I'll be inserting content from remote sources into a web app. The sources should be limited/trusted, but there are still a couple of problems:
The remote sources could
1) be hacked and inject bad things
2) overwrite objects in my global names space
3) I might eventually open it up for users to enter their own remote source. (It would be up to the user to not get in trouble, but I could still reduce the risk.)
So I want to neutralize any/all injected content just to be safe.
Here's my plan so far:
1) find and remove all inline event handlers
str.replace(/(<[^>]+\bon\w+\s*=\s*["']?)/gi,"$1return;"); // untested
Ex.
<a onclick="doSomethingBad()" ...
would become
<a onclick="return;doSomethingBad()" ...
2) remove all occurences of these tags: script, embed, object, form, iframe, or applet
3) find all occurences of the word script within a tag and replace the word script with html entities for it
str.replace(/(<[>+])(script)/gi,toHTMLEntitiesFunc);
would take care
<a href="javascript: ..."
4) lastly any src or href attribute that doesn't start with http, should have the domain name of the remote source prepended to it
My question: Am I missing anything else?
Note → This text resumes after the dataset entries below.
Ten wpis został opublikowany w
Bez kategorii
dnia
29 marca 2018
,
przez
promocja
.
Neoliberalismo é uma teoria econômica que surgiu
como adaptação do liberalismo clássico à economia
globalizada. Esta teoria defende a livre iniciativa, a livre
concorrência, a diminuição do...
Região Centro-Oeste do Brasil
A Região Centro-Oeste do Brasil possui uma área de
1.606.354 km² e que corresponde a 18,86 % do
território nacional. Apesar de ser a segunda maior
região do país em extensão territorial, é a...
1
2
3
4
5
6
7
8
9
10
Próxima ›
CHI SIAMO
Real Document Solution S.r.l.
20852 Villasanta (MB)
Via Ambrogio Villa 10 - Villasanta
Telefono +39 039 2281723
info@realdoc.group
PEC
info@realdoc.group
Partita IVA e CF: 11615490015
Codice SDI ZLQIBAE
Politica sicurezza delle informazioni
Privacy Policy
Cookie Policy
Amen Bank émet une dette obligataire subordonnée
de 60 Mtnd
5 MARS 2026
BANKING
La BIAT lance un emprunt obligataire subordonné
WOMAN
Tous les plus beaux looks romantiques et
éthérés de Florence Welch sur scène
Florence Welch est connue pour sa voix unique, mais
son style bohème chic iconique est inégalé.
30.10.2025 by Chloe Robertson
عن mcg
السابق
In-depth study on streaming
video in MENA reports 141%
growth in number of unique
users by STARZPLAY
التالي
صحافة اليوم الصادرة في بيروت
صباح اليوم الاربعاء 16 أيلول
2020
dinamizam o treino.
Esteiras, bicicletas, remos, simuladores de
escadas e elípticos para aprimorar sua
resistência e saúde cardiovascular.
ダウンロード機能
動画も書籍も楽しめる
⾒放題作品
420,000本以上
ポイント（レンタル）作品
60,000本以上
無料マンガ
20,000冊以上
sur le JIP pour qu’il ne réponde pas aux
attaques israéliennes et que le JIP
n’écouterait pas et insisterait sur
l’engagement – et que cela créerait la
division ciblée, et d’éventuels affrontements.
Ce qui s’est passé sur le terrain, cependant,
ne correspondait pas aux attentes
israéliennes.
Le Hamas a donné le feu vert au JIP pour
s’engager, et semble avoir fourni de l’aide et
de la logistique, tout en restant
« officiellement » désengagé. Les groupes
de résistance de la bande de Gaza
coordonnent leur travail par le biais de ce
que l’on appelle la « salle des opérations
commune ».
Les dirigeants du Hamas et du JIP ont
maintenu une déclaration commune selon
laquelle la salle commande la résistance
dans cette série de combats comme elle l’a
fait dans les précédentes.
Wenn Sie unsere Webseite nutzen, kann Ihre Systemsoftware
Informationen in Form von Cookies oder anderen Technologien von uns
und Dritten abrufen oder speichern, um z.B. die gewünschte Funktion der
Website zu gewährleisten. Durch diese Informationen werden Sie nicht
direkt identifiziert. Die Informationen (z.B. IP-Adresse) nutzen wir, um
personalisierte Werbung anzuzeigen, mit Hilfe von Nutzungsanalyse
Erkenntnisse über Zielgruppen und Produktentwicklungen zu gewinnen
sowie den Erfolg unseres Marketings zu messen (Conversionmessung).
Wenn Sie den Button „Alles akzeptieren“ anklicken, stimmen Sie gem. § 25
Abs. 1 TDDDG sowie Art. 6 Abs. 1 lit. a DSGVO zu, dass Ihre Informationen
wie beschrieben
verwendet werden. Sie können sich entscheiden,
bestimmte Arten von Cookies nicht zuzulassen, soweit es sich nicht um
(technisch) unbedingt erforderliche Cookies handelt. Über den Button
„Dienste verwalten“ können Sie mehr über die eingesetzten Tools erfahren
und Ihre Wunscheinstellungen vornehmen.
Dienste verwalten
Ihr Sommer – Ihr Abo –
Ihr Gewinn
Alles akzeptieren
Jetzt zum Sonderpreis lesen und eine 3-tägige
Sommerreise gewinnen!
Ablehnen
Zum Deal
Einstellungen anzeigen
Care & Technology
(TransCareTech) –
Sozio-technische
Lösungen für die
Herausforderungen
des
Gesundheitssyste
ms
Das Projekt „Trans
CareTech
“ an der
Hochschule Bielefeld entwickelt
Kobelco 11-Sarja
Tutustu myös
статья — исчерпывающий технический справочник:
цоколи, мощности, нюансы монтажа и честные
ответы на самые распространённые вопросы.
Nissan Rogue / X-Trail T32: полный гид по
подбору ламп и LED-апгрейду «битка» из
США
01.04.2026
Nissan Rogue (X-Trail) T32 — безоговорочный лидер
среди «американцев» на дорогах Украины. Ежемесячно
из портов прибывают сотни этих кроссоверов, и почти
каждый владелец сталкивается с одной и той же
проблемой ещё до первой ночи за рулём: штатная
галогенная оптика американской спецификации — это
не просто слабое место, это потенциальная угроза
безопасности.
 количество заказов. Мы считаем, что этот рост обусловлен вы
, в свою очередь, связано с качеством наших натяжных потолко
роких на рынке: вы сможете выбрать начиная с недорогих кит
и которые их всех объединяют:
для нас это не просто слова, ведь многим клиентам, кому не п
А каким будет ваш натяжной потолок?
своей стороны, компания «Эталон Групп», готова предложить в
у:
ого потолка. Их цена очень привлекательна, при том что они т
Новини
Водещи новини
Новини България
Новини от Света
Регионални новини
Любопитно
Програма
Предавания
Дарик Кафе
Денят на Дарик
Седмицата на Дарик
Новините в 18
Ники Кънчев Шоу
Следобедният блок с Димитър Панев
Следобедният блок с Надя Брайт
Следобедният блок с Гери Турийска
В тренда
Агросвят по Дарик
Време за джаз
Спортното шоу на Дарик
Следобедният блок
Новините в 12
Other things that I should definitely do or not do?
Edit: I have a feeling that responses are going to fall into a couple camps.
1) The "Don't do it!" response
Okay, if someone wants to be 100% safe, they need to disconnect the computer.
It's a balance between usability and safety.
There's nothing to stop a user from just going to a site directly and being exposed. If I open it up, it will be a user entering content at their own risk. They could just as easily enter a given URL into their address bar as in my form. So unless there's a particular risk to my server, I'm okay with those risks.
2) The "I'm aware of common exploits and you need to account for this ..." response ... or You can prevent another kind of attack by doing this ... or What about this attack ...?
I'm looking for the second type unless someone can provide specific reasons why my would be more dangerous than what the user can do on their own.